1932 : Ce soir, se déroulait le match de cricket tant attendu entre l’Australie et l’Angleterre. Il me tardait vraiment de voir notre batteur, Donald Bradman, décocher une de ses frappes de mule dont il a le secret. Le jeu avait bien commencé mais les anglais ont triché ! Enfin, pas selon leurs explications. Ils auraient soi-disant utilisé une nouvelle technique de lancée appelée le bodyline. Technique technique... il n’y a là rien de bien technique à lancer violemment sur le batteur ! C’est tricherie, point final.
Rajout : Le scandale a fait place à une véritable crise diplomatique entre notre pays et l’Angleterre. Les journaux parlent d’un nouveau pas vers la construction australienne...

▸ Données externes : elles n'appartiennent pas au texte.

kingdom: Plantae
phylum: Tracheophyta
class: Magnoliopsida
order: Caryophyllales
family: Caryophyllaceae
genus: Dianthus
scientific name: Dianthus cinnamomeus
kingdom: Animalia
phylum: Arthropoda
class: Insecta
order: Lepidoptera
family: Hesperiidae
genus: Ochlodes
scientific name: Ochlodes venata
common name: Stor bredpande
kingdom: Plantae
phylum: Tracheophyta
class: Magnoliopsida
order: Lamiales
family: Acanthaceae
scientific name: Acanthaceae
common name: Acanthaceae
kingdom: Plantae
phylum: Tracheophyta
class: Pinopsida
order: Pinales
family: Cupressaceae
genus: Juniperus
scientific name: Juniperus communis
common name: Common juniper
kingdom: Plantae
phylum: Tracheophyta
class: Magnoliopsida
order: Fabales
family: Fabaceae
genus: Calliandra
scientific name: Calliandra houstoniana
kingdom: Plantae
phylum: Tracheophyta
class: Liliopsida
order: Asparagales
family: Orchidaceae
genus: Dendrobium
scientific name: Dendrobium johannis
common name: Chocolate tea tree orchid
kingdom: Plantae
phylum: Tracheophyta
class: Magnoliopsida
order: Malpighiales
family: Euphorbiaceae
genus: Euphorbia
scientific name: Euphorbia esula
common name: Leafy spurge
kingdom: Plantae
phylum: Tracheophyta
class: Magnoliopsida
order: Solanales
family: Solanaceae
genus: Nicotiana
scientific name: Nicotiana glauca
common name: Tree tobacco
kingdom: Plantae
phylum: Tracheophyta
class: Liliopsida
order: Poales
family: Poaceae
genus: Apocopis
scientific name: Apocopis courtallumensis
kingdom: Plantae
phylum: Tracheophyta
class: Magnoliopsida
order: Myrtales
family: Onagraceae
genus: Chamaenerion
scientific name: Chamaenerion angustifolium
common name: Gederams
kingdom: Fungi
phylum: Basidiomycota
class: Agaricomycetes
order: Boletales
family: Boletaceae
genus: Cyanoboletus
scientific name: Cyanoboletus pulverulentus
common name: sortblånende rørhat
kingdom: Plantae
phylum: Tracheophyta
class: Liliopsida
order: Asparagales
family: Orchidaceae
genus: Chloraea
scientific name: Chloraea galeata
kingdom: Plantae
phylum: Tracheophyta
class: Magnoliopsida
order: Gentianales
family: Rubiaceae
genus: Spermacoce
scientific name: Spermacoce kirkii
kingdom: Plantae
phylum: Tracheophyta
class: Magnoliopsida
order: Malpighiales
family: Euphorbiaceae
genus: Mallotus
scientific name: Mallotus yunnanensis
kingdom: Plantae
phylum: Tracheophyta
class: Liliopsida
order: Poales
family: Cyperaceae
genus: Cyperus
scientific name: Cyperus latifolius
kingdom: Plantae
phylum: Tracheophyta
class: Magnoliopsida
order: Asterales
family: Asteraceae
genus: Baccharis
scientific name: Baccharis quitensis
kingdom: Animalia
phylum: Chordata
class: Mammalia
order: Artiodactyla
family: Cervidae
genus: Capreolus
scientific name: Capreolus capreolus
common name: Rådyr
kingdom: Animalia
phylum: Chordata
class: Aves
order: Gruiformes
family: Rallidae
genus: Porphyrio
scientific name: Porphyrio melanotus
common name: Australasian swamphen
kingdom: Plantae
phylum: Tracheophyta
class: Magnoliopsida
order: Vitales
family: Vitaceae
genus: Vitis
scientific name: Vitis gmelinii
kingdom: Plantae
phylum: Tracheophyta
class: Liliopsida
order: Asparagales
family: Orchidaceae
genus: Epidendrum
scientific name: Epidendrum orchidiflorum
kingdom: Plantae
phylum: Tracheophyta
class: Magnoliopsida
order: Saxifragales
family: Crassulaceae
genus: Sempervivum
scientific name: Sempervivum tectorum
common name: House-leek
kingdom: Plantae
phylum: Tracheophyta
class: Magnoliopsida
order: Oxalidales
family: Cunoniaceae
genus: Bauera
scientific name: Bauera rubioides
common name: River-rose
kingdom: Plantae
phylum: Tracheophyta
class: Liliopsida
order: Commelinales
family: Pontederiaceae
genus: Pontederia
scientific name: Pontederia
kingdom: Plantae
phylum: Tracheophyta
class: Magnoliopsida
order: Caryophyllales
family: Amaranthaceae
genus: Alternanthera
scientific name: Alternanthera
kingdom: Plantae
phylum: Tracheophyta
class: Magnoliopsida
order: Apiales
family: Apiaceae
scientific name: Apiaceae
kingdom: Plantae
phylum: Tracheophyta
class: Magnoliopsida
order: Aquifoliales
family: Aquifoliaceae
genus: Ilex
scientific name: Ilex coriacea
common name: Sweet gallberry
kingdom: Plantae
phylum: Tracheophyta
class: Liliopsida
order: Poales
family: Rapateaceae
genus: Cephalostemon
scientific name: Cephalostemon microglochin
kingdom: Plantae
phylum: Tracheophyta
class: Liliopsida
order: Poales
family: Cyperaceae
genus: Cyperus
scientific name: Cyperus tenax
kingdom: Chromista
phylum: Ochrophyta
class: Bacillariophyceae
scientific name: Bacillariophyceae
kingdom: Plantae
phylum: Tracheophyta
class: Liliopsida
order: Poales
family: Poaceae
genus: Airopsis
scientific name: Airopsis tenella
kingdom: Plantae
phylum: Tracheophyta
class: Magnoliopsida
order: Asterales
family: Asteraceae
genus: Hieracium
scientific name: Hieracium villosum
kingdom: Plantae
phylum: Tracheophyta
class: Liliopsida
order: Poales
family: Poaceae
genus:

1939 : La Seconde guerre mondiale a éclaté. Etant trop âgé, je ne vais pas pouvoir aider mon pays et vais devoir rester ici, en sécurité. L’Angleterre dispose à Singapour d’une base navale réputée imprenable alors avant que les japonais s’approchent, nous pouvons voir venir.
Décembre 1941 : Une semaine après avoir bombardé Pearl Harbor, les japonais viennent d’anéantir la base de Singapour. Des milliers d’hommes ont été faits prisonniers et les japonais continuent d’avancer. Vivement que la Grande Bretagne viennent nous sortir de ce pétrin.
Janvier 1942 : C’est officiel ! L’Angleterre vient d’annoncer qu’elle n’était plus en mesure d’assurer notre protection et ils nous laissent tout simplement à la merci du Japon !
Je ne saurais décrire le profond sentiment d’amertume qui a alors envahit chacun de nous. Une nouvelle tension diplomatique est à prévoir.
D’un autre coté, les journaux racontent que le Général américain, McArthur, verrait en l’Australie un point stratégique et qu’il fera tout pour nous porter secours.
Espérons qu’ils disent vrai.
Fin WWII : Et voilà. Au final, ce seront donc les USA et non la GB qui auront secouru l’Australie. L’alliance avec les britanniques devient vraiment très difficile.
Autre fait marquant, le Gouvernement se lance dans une vaste politique d’immigration dont le slogan est « Populate or Perish ! ».
Peupler ou périr... A 85 ans, le destin a déjà choisi ma partie de slogan. J’espère juste que mon fils prendra le relais sur ce journal familial.